A key factor to enabling this strategic transformation will be leveraging artificial intelligence (AI), machine learning, natural language processing (NLP), and robotics with analytics to increase efficiencies and productivity for repetitive human tasks and processes, while delivering accurate, reliable and right-time actionable insights to executives, physicians, clinicians, and nurses at the point of care (POC).

Specifically, the AI portfolio of technologies likely to be deployed include machine learning algorithms based on ‘R’ and ‘Python’, NLP which will be integrated with the current healthcare IT landscape, the electronic data warehouse (EDW), and next generation self-service visual analytics platforms as shown in Figure 1.

Here’s how the various elements of AI, integrated with visual analytics, will enable specific processes and use cases in a healthcare system:

  1. Segmenting their attributed patient population based on their vital signs and other publicly available information to understand their risk of chronic conditions like heart disease, diabetes, and cancer—leveraging visual analytics platforms integrated with NLP. This will enable line of business leaders, strategic planning and population health management analysts to see a summary of the analytics in plain text and accelerate their time-to-value.
  2. Proactively collecting patient data via patient portals into electronic health records (EHRs) is already being done today. Once these patients are admitted for acute conditions like heart failure or heart attacks, running patient risk stratification machine learning algorithms based on Python or ‘R’ combined with visual analytics and NLP would help physicians and administrators proactively identify the most at-risk patients likely to overstay their length-of-stay and at risk of 30-day re-admissions. This will help drive the appropriate clinical care protocols and care coordination to ensure higher quality at a lower risk and cost.
  3. Personalize the treatment for high-risk patients (1-5% of total) through precision medicine (based on an understanding of their genomic profiles and variances thereof). Machine-learning algorithms using ‘R’ and Python to identify these genetic variances hold tremendous potential, as well as NLP combined with visual analytics, to generate summary reports that is easily consumed by researchers, clinicians, and nurses, and support their efforts to personalize treatment protocols for these high-risk patients, as well as newly born infants whose genomic profiles are captured with those of their patients.
  4. Leverage robotics for repetitive tasks and processes like sterilization of surgical instruments, as well as the use of robots like the Da Vinci Robot System for faster surgeries, with lower blood loss, and speedier recuperation for patients.

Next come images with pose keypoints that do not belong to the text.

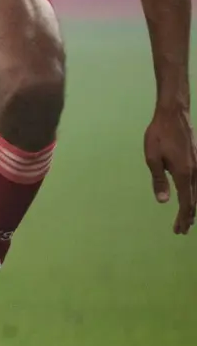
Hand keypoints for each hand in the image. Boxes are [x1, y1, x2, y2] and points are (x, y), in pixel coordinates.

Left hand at [145, 104, 196, 233]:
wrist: (173, 115)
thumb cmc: (159, 135)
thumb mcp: (152, 158)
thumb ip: (158, 180)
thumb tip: (162, 202)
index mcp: (183, 173)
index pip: (186, 202)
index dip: (183, 218)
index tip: (178, 230)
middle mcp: (194, 172)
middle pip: (194, 201)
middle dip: (188, 217)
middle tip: (182, 231)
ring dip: (192, 208)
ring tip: (187, 220)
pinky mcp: (196, 161)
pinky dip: (194, 196)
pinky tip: (191, 198)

AI holds tremendous yet untapped potential in the healthcare industry, in terms of enhancing decision support, augmenting repetitive processes through automation, and enabling mission critical decisions at the POC. Integrating of these machine learning, NLP, and robotics capabilities with next-generation self-service visual analytics platforms will drive yet unprecedented efficiencies and higher employee productivity in enabling a higher quality of care delivery, with consistency, and at lower total cost of care, in the foreseeable future.